◆ **Task description**
Output the data below exactly, images excluded.

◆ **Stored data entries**

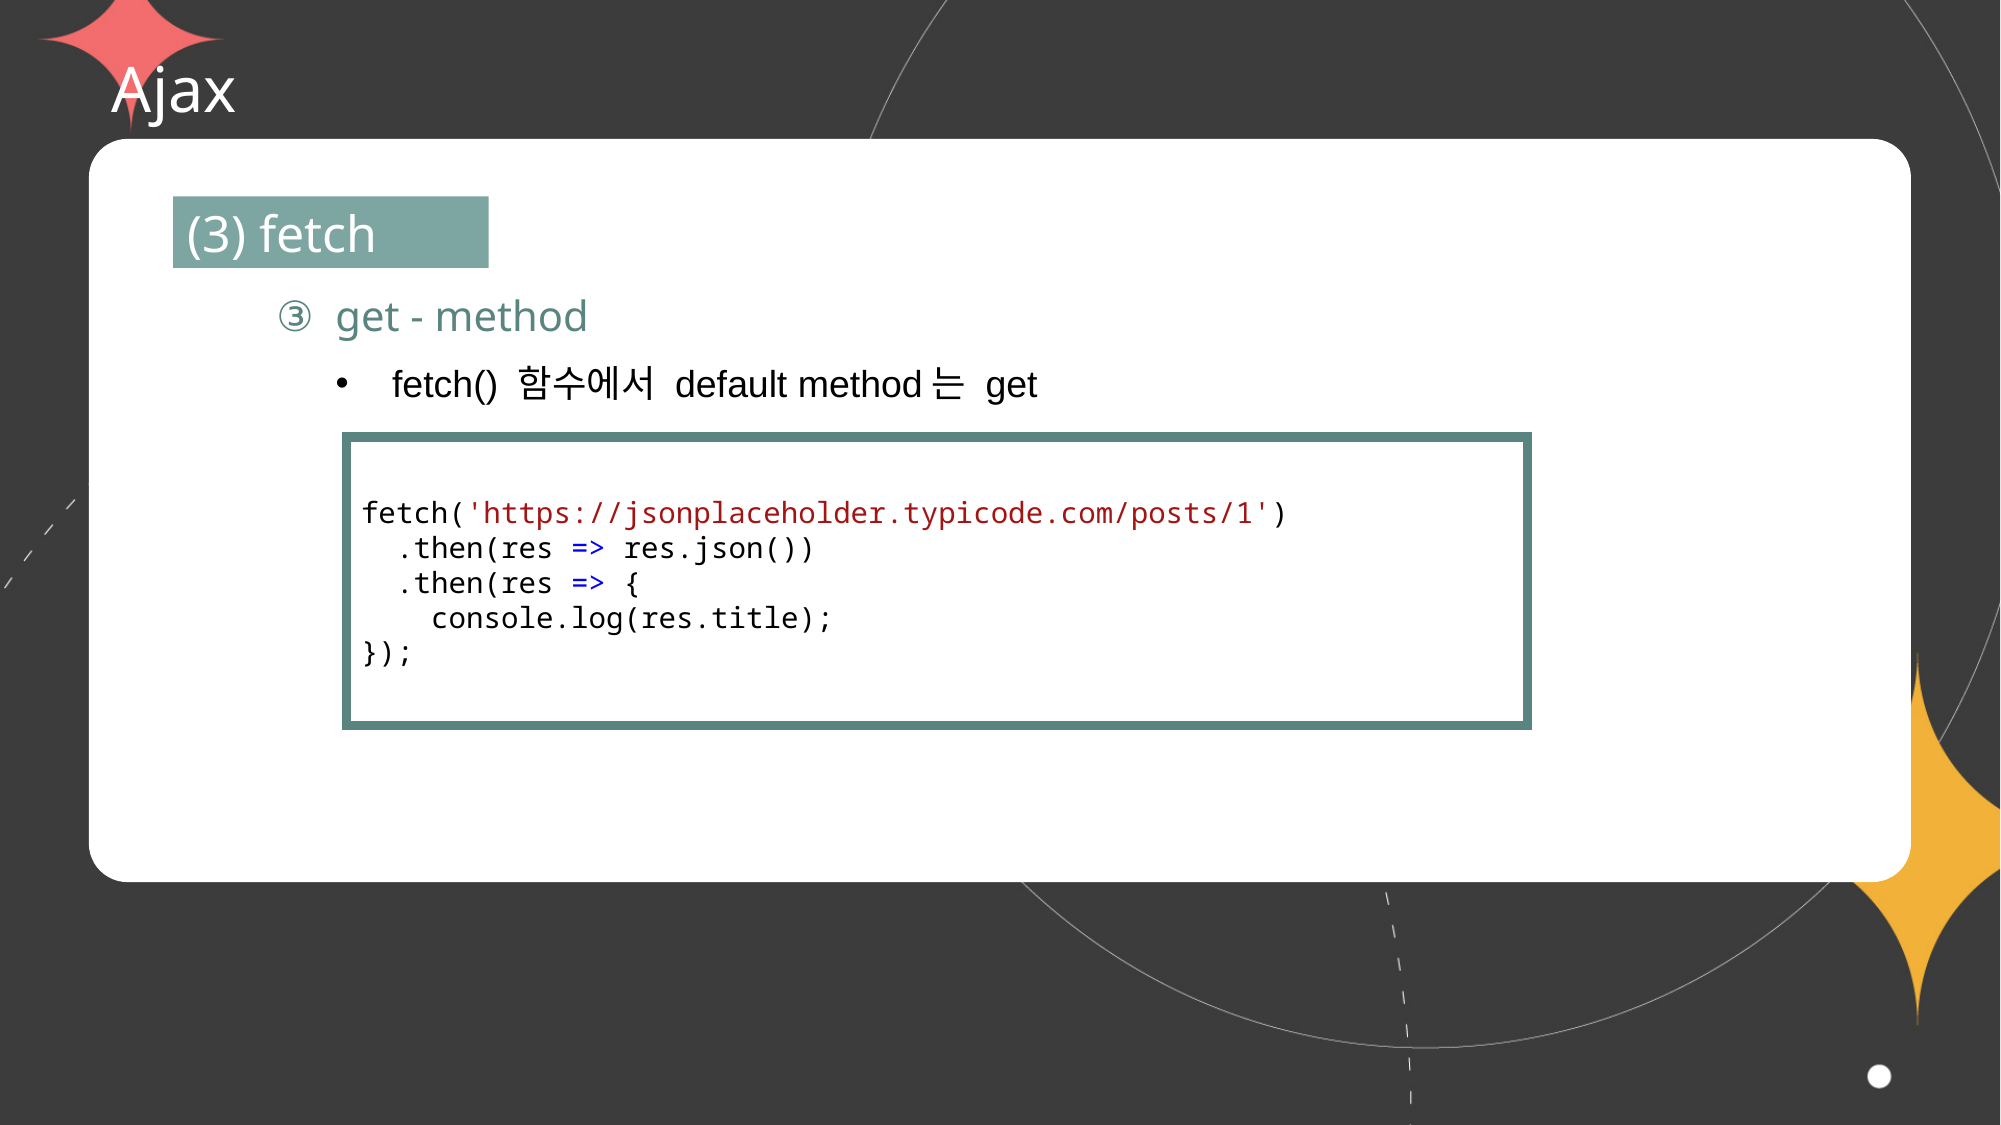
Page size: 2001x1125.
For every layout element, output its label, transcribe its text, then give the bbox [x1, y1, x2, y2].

title Ajax [96, 50, 1069, 135]
text_box fetch('https://jsonplaceholder.typicode.com/posts/1') .then(res => res.json()) .then(res => { console.log(res.title); }); [345, 436, 1529, 727]
text_box ③ get - method [261, 279, 1721, 351]
picture [0, 0, 2001, 1125]
text_box fetch() 함수에서 default method는 get [320, 330, 1195, 413]
text_box (3) fetch [172, 195, 490, 269]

◆ **Your solution**
Page size: 2001x1125.
For every layout element, output its label, transcribe its text, then give the bbox [x1, y1, x2, y2].

title Ajax [96, 50, 1069, 135]
text_box fetch('https://jsonplaceholder.typicode.com/posts/1') .then(res => res.json()) .then(res => { console.log(res.title); }); [345, 436, 1529, 727]
text_box ③ get - method [261, 279, 1721, 351]
picture [0, 0, 2001, 1125]
text_box fetch() 함수에서 default method는 get [320, 330, 1195, 413]
text_box (3) fetch [172, 195, 490, 269]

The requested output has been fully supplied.